March 29, 2019

Russia VPN ban: Providers “highly unlikely” to comply with state demands

By Lucy Ingham

Russia is threatening to ban virtual private network (VPN) providers that allow users to remain anonymous online, however according to an expert on the topic companies are unlikely to be cowed by the Russia VPN ban.

On Thursday Roscomnadzor, the arm of the government responsible for communications, sent letters to a slew of major VPN providers telling them to enforce a ban on software that allows users to browse anonymously. These companies, the vast majority of which are not based in Russia, have been given 30 days to comply.

However, Simon Migliano, head of research at, does not believe that companies will respect the VPN ban, particularly given the reputational damage it could cause in other markets.

“It’s highly unlikely that the VPN providers will comply with Russian demands. To agree to share user information with Russian security services would seriously undermine their privacy credentials and cause them to shed customers across the world, who would rightly feel betrayed,” he said.
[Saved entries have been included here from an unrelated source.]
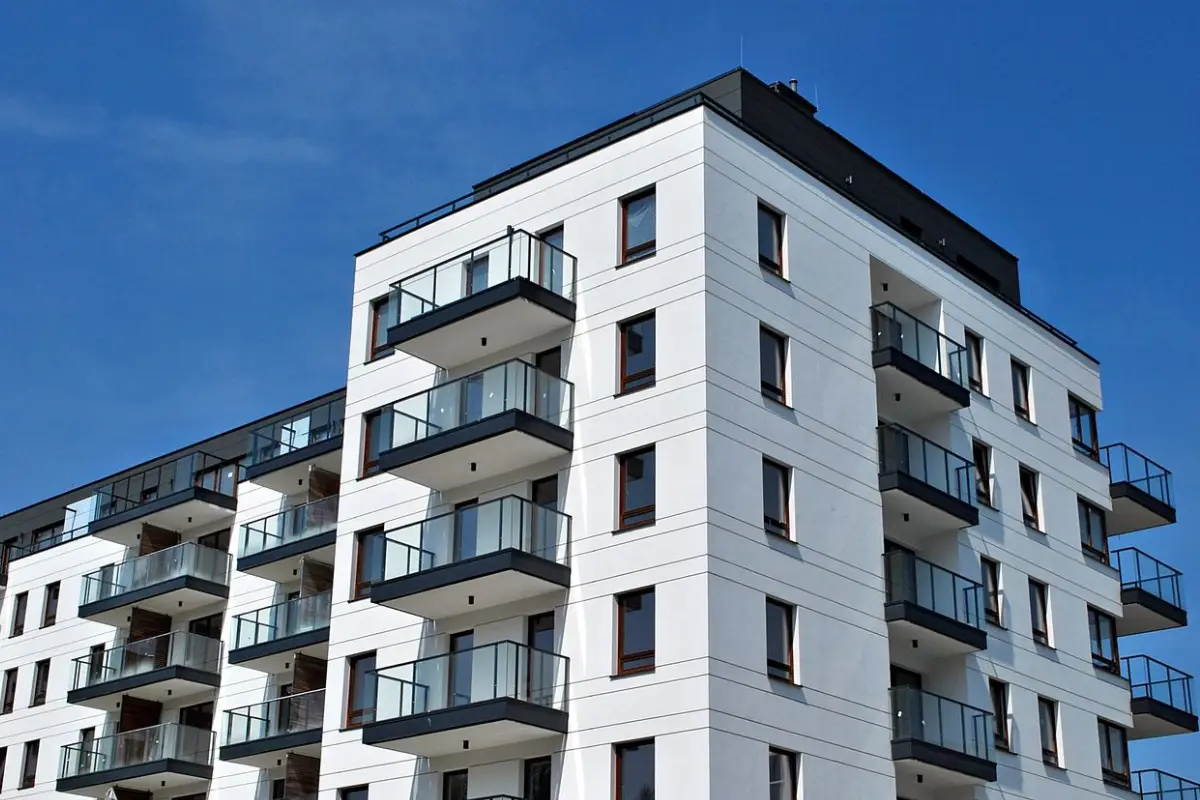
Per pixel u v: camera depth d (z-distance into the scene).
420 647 32.09
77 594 50.22
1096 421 40.44
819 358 31.42
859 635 30.16
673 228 30.28
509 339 32.22
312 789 36.81
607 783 27.55
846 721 29.19
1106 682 37.28
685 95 34.31
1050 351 39.25
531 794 29.02
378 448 34.72
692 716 26.73
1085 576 37.84
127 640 46.09
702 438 28.33
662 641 27.67
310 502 40.66
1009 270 41.00
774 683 28.02
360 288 36.47
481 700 28.91
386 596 31.12
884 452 32.19
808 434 30.56
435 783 30.78
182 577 43.72
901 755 29.81
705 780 26.17
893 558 31.33
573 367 30.95
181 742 41.59
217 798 41.06
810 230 32.34
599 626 28.70
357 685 33.22
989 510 35.38
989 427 36.12
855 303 32.94
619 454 29.64
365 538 34.38
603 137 34.53
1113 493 39.88
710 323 29.23
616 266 30.94
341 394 44.59
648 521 28.67
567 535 29.89
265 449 43.12
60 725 48.34
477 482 32.25
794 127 34.78
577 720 28.44
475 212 34.31
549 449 30.45
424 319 32.38
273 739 37.47
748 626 27.89
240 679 42.44
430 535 31.25
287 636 38.94
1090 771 35.62
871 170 36.78
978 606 33.12
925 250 35.69
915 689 30.42
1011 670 34.16
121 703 44.59
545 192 32.91
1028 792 33.41
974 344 36.84
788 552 29.23
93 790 43.75
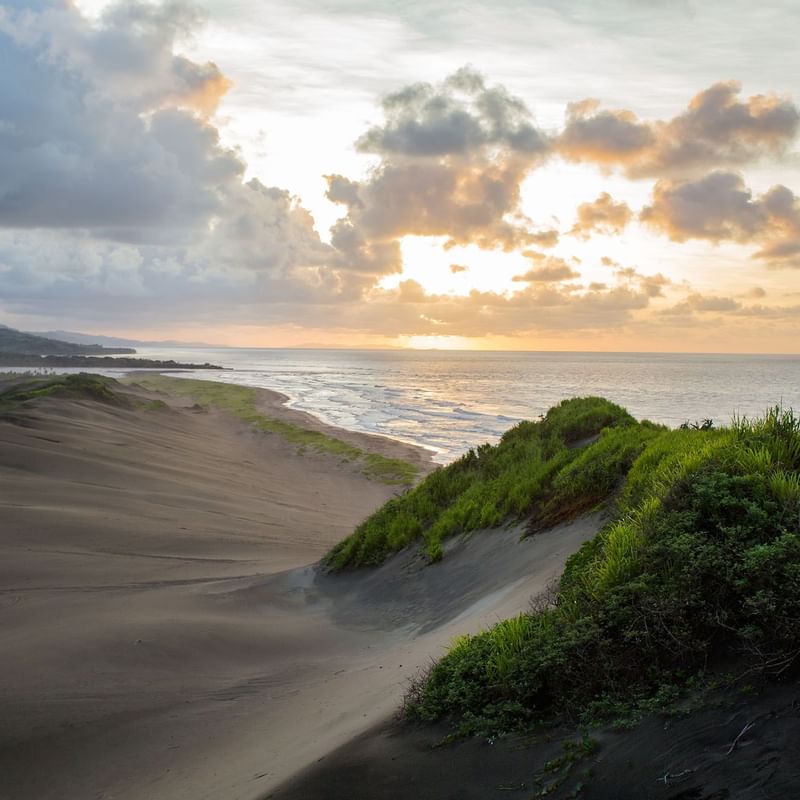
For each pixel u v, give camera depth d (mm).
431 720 5316
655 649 4734
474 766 4426
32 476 26609
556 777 3934
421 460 41344
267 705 8016
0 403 45594
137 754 6926
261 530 24094
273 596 14727
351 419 65438
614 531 6844
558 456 14219
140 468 31625
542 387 114188
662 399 83688
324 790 4617
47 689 8586
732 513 5871
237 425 57125
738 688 4008
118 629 10992
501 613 8156
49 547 18562
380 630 11258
The Russia VPN ban is the latest step in the surveillance war

VPNs have becoming increasingly popular with internet users around the world as a tool to protect online privacy and prevent government surveillance of their online activities. However, some countries have been taking steps to block their use.

“Russia is clearly following in the footsteps of China in clamping down on VPN services after an extended period in which the ban was in name only,” said Migliano, adding VPN providers do still operate within China.

“Even behind China’s Great Firewall, a number of the named services continue to operate in defiance of the ban.”

How would complying with the Russia VPN ban work?

Should a company decide to comply with the Russia VPN ban, doing so will present a technical challenge.

“Quite aside from any moral objections to sharing user data with Moscow, it would require a technical overhaul from those providers that have invested in developing VPN networks with in-built protections from this kind of misuse of their customers’ data,” he said.

“A more likely outcome is that while some VPN providers may shut down their Russian servers, others will risk the ban and rely on their ability to outsmart the Russian censors and continue to operate.

“They will certainly be encouraged by Roscomnadzor’s spotty record in this regard, where it lags far behind the Chinese efforts that have inspired this crackdown.”